Vorige week maandag 21 oktober werden zeven van de dertien zogenaamde 'root' servers getroffen door een DDoS (Distributed Denial of Service) aanval. Vanaf een groot aantal op het internet aangesloten computers werd een dusdanige grote hoeveelheid data naar de bewuste servers gestuurd dat normale communicatie met deze systemen niet meer mogelijk was. De root-servers zorgen, samen met veel lokale DNS-servers, voor de omzetting van domeinnamen naar IP-adressen en andersom, een service die voor de bereikbaarheid van sites op het internet essentieel is. Eerder dit jaar werd een van de voren aangekondige chat-sessie met prins Willem-Alexander en Maxima onmogelijk gemaakt door een soortgelijke aanval.

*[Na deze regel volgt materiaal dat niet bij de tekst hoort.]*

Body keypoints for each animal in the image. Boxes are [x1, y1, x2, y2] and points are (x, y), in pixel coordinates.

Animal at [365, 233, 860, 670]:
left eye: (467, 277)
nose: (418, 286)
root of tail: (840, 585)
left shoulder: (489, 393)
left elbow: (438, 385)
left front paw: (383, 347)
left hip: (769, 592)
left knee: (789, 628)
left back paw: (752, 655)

Tegen dit soort DDoS-attacks is op dit moment nog niet veel te doen, beveiligingsprogrammatuur op het doelwit zelf wordt overvallen door de enorme hoeveelheid data vanuit verschillende lokaties. Naar aanleiding van de aanval van vorige week is de aandacht opnieuw op het probleem gevestigd. Eén van de mogelijkheden om een dergelijke aanval te stoppen is het terugsturen van de data. Specialisten van AT&T Labs onderzoeken de mogelijkheid om routers zo in te richten dat ze een DDoS-aanval kunnen herkennen en stoppen. Via het netwerk van routers zou de route terug naar de bron gevolgd kunnen worden. Het probleem kan dan bij de bron worden aangepakt. De onderzoekers hebben een eerste prototype van de software Pushback genoemd:
The researchers have developed prototype software called Pushback that can be uploaded to a router. This would identify abnormally high levels of traffic and try to block it. Enabled routers would also communicate with other routers to shut down the flow of data closer to its source.

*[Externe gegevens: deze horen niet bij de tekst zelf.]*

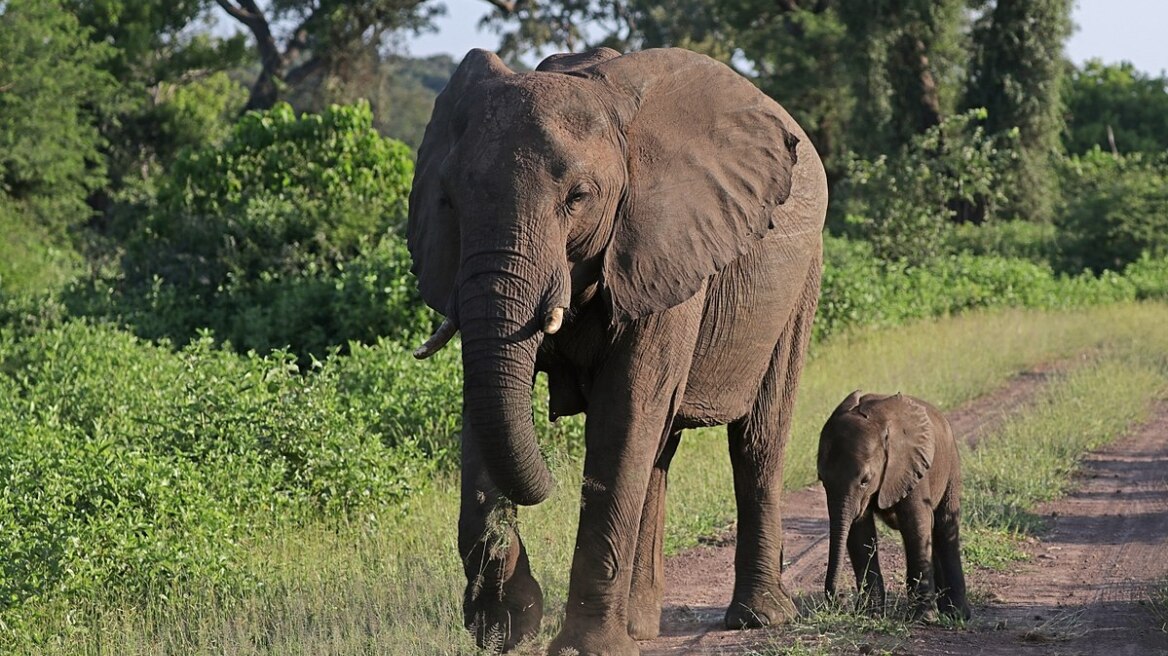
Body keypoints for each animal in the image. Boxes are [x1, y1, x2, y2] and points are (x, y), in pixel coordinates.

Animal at [411, 47, 831, 653]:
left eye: (578, 198)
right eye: (449, 201)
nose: (551, 480)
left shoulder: (666, 245)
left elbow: (624, 409)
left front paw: (580, 646)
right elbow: (483, 407)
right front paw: (506, 628)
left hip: (801, 278)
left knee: (756, 439)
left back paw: (758, 618)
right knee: (659, 450)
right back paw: (640, 626)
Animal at [817, 389, 971, 620]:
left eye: (865, 480)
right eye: (822, 479)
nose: (840, 600)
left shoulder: (910, 465)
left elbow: (916, 524)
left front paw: (923, 618)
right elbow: (860, 532)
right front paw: (870, 615)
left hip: (951, 465)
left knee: (945, 527)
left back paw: (958, 615)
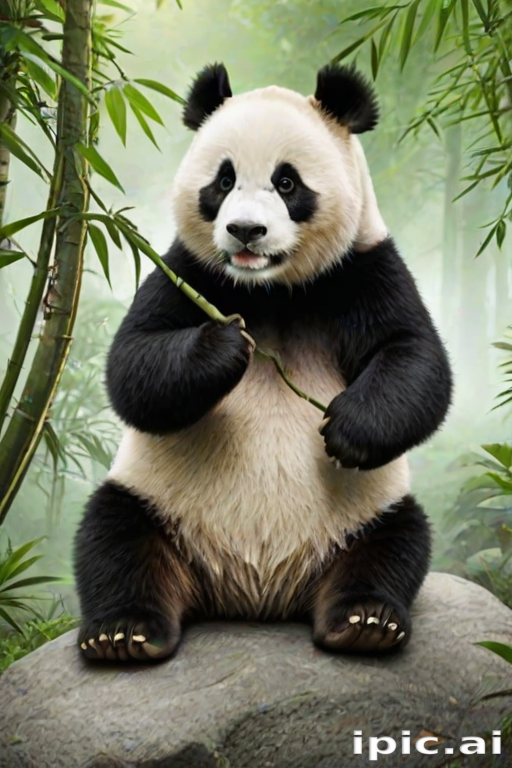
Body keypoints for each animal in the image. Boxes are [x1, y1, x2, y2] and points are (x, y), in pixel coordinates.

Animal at [75, 62, 452, 663]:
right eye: (224, 181)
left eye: (287, 182)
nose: (245, 230)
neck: (270, 290)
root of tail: (254, 594)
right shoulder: (188, 269)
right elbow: (133, 363)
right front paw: (225, 347)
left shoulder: (364, 267)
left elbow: (413, 356)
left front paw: (347, 430)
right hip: (154, 500)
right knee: (114, 536)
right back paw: (124, 634)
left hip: (366, 512)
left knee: (396, 544)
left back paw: (364, 622)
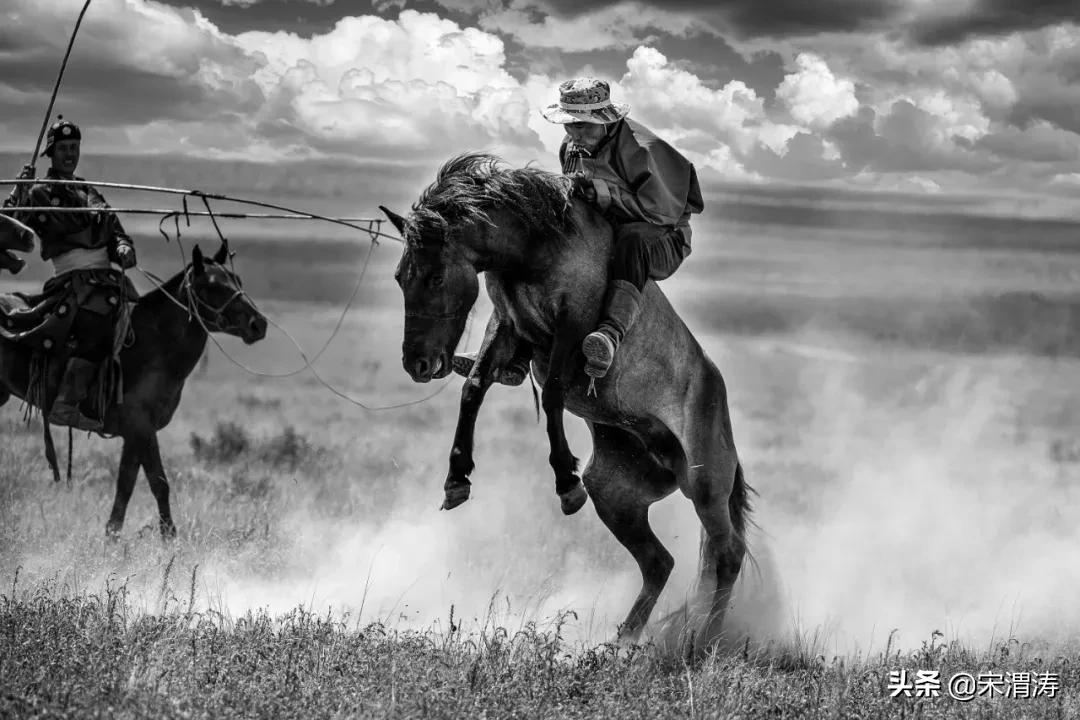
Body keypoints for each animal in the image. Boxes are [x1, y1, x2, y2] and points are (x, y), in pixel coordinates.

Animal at [0, 239, 268, 538]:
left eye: (237, 280)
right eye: (213, 286)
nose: (258, 324)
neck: (156, 343)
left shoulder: (137, 432)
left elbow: (132, 484)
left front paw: (121, 536)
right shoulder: (139, 427)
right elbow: (154, 483)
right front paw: (162, 538)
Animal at [379, 153, 753, 657]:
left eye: (437, 275)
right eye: (401, 277)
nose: (417, 363)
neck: (537, 245)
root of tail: (717, 389)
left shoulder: (570, 327)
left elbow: (555, 394)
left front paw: (565, 483)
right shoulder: (507, 326)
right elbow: (474, 388)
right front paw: (456, 481)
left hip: (705, 485)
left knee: (726, 553)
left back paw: (705, 642)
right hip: (617, 496)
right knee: (660, 562)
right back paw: (624, 640)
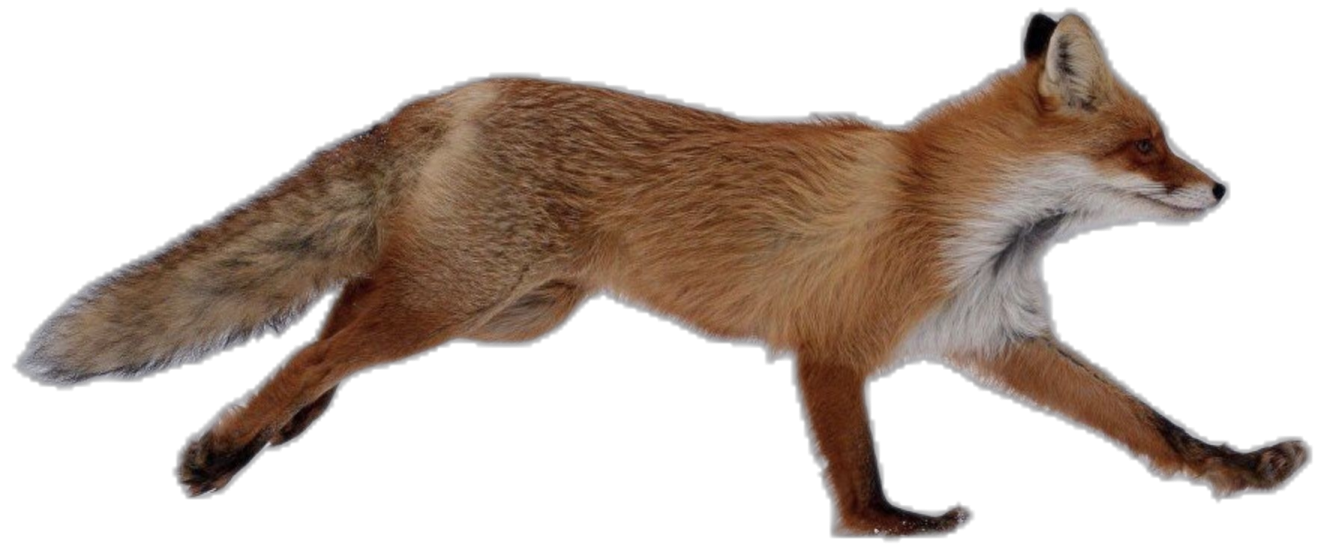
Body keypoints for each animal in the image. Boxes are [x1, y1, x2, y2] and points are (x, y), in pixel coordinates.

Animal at [16, 12, 1309, 537]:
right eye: (1148, 145)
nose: (1220, 190)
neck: (957, 208)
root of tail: (460, 89)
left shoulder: (999, 336)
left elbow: (1145, 421)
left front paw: (1235, 469)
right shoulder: (831, 347)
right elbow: (854, 461)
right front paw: (885, 528)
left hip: (506, 315)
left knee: (335, 318)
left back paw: (279, 431)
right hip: (466, 300)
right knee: (323, 338)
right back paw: (223, 450)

Bellovin told New Scientist: "Until three years ago people hadn't been abusing the network as a resource. We have to put mechanisms in place to control access to that resource and it's not something we've been accustomed to doing."

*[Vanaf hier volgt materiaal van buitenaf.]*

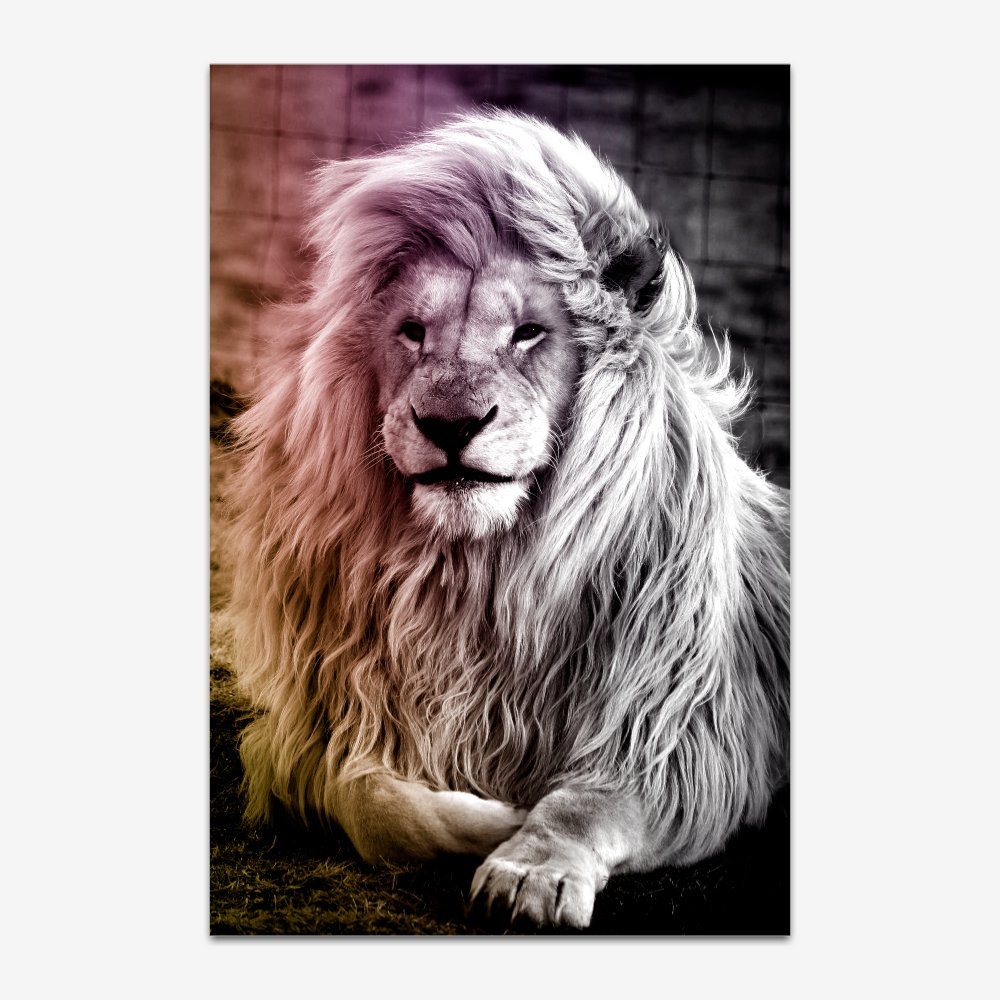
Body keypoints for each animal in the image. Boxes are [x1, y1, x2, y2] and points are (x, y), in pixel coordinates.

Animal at [225, 110, 790, 930]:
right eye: (413, 331)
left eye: (527, 332)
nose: (450, 424)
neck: (478, 576)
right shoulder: (324, 729)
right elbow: (372, 801)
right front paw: (493, 819)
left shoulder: (681, 739)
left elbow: (583, 804)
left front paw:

Op de universiteit van Californie is ook een tool ontwikkeld waarmee een DDoS aanval gedetecteerd kan worden. D-Ward kan op een gateway geinstalleerd worden. Door het uitgaande netwerkverkeer te monitoren kan een aanval vroegtijdig ontdekt worden. Het probleem met dit soort software is dat er waarschijnlijk hardwarematige aanpassingen van de routers nodig zijn, aldus Steve Bellovin van AT&T.